Concentration inequalities


In [5]:
z = np.linspace(0, 10, 1000)
t = 3

f1 = (z >= t)
f2 = z / t

colors = sns.color_palette()

fig, ax = plt.subplots(1, 2, figsize = (12, 4), sharey = True)
ax[0].add_artist(ConnectionPatch(xyA=(0, 0), xyB=(10, 0), coordsA="data", coordsB="data",
                                 arrowstyle="->", mutation_scale=10, lw = 2))
ax[0].add_artist(ConnectionPatch(xyA=(0, 0), xyB=(0, 3.5), coordsA="data", coordsB="data",
                                 arrowstyle="->", mutation_scale=10, lw = 2))

ax[0].plot(z, f1, color = colors[0], lw = 3, label = r'$\mathbf{1}\{Z \geq t\}$')
ax[0].plot(z, f2, color = colors[1], lw = 3, label = r'$\frac{Z}{t}$')
ax[0].set_xticklabels([])
ax[0].set_yticklabels([])
ax[0].text(9.3, -.25, r'$Z$', fontsize = 12)
ax[0].text(8, 3, r'$\frac{Z}{t}$', fontsize = 15)
ax[0].text(5, .7, '$\mathbf{1}\{Z \geq t\}$', fontsize = 13)
ax[0].text(t - .05, -.25, '$t$', fontsize = 12)
ax[0].text(0, -.25, '$0$', fontsize = 12)
ax[0].text( -.6, .93, r'$1$', fontsize = 12)
ax[0].axhline(1, linestyle = '--', color = 'k', lw = 1)
ax[0].set_title('Logic behind Markov\'s inequality', fontsize=16)

t = 2.5
mu = 2
z = np.linspace(mu - 6, mu + 6, 1000)

g1 = (z >= mu + t) + (z <= mu - t)
g2 = ((z - mu) / t)**2

ax[1].add_artist(ConnectionPatch(xyA=(mu - 6, 0), xyB=(mu + 6, 0), coordsA="data", coordsB="data",
                                 arrowstyle="->", mutation_scale=10, lw = 2))
ax[1].plot(z, g1, color = colors[0], lw = 3, label = r'$\mathbf{1}\{Z \geq t\}$')
ax[1].plot(z, g2, color = colors[1], lw = 3, label = r'$Z/t$')
ax[1].set_xticklabels([])
ax[1].set_yticklabels([])
ax[1].text(mu + 5.3, -.25, r'$Z$', fontsize = 12)
ax[1].text(4.7, 2.8, r'$\frac{|Z-\mu|^2}{t^2}$', fontsize = 15)
ax[1].text(4.7, .7, r'$\mathbf{1}\{|Z -\mu |\geq t\}$', fontsize = 13)
ax[1].text(mu - .05, -.25, r'$\mu$', fontsize = 12)
ax[1].text(mu + t - .15, -.25, r'$\mu + t$', fontsize = 12)
ax[1].text(mu - t - .15, -.25, r'$\mu - t$', fontsize = 12)

#### Activities
a: Answer these from the concentration-inequalities code:
(i) What title is set on the left-hand axes?
(ii) What value is assigned to mu?
(iii) What figsize is passed to plt.subplots?
b: In the concentration-inequalities code, reproduce everything from "ax[0].text(t - .05, -.25, '$t$', fontsize" down to "mu + 6, 1000)" verbatim.
The rows after this point have no connection to the concentration-inequalities code.

#### Material provided
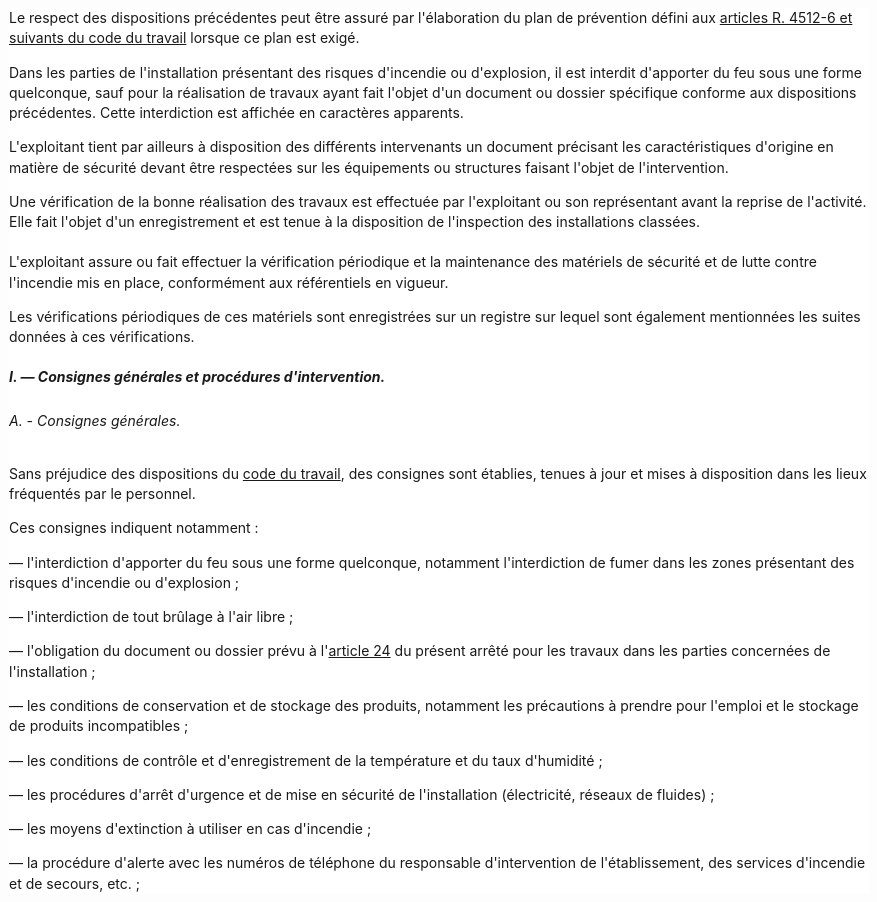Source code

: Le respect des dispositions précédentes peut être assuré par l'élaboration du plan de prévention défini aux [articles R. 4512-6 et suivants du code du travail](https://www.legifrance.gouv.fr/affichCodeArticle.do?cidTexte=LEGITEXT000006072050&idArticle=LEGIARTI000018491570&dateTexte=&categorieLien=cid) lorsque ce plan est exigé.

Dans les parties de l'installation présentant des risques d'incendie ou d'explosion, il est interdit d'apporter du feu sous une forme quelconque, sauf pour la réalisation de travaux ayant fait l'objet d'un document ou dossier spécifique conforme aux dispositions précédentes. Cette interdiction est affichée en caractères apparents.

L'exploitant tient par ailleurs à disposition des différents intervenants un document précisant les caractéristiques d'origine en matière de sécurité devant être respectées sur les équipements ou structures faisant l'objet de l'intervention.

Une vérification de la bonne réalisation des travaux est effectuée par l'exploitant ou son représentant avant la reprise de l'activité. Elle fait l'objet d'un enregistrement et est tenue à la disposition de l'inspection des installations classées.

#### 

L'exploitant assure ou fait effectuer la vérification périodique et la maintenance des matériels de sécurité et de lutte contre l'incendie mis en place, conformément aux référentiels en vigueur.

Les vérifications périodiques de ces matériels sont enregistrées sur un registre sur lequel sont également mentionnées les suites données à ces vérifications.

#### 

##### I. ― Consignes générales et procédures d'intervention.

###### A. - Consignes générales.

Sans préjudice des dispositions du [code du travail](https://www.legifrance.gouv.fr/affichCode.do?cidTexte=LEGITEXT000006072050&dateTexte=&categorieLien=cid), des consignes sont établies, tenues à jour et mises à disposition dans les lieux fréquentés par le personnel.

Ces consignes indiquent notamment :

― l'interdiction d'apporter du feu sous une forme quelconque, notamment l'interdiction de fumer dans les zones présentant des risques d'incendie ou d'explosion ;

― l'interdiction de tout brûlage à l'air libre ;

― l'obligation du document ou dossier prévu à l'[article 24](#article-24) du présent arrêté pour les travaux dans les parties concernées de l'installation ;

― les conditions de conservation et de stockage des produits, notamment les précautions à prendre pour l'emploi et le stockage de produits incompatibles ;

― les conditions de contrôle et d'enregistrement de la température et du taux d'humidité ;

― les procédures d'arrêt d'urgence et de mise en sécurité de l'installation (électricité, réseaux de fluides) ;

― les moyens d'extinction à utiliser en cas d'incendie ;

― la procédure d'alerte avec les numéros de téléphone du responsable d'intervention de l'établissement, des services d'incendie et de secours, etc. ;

--

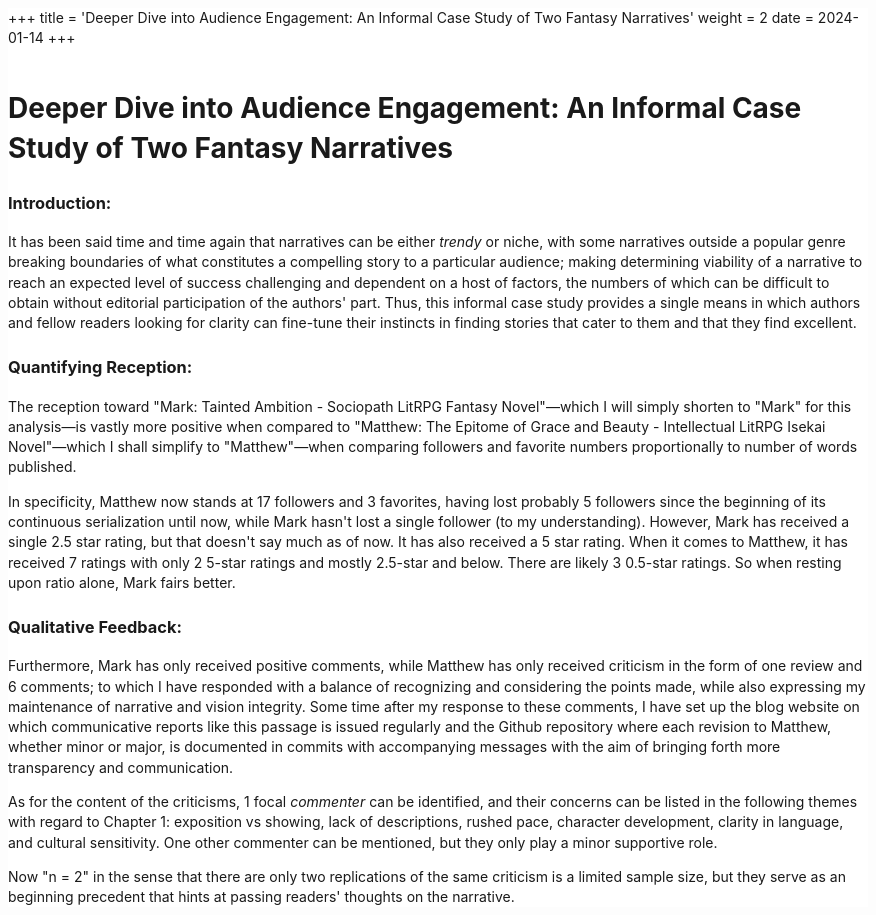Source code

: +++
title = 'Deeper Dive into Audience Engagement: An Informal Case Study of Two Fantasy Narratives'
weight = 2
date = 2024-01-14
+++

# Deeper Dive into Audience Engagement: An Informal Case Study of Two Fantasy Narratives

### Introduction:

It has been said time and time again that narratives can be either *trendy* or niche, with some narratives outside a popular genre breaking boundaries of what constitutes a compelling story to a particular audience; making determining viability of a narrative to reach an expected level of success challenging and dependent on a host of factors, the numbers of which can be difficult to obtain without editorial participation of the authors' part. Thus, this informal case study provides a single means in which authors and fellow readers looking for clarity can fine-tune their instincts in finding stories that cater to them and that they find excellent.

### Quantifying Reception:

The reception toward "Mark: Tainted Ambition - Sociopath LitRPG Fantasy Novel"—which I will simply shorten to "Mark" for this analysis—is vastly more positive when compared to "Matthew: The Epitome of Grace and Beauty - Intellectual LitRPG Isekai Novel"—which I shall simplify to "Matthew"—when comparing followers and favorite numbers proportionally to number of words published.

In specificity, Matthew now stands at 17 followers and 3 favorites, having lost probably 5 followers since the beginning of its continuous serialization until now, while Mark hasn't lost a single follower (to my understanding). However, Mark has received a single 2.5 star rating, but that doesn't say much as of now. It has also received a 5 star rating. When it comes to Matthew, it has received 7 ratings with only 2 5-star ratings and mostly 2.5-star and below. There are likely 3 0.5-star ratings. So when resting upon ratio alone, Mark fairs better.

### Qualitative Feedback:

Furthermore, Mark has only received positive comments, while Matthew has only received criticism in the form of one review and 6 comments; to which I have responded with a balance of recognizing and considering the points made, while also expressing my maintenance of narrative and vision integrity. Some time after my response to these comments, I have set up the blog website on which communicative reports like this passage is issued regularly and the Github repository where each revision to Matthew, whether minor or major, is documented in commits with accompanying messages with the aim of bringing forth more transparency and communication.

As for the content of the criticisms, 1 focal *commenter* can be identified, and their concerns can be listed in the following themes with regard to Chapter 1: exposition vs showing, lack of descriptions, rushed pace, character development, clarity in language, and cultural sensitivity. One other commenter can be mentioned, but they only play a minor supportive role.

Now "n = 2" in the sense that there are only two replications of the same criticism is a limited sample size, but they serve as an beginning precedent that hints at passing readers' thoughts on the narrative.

#### Answers to the exercises
a:
(i) 'Logic behind Markov\'s inequality'
(ii) 2
(iii) (12, 4)

b:
ax[0].text(t - .05, -.25, '$t$', fontsize = 12)
ax[0].text(0, -.25, '$0$', fontsize = 12)
ax[0].text( -.6, .93, r'$1$', fontsize = 12)
ax[0].axhline(1, linestyle = '--', color = 'k', lw = 1)
ax[0].set_title('Logic behind Markov\'s inequality', fontsize=16)

t = 2.5
mu = 2
z = np.linspace(mu - 6, mu + 6, 1000)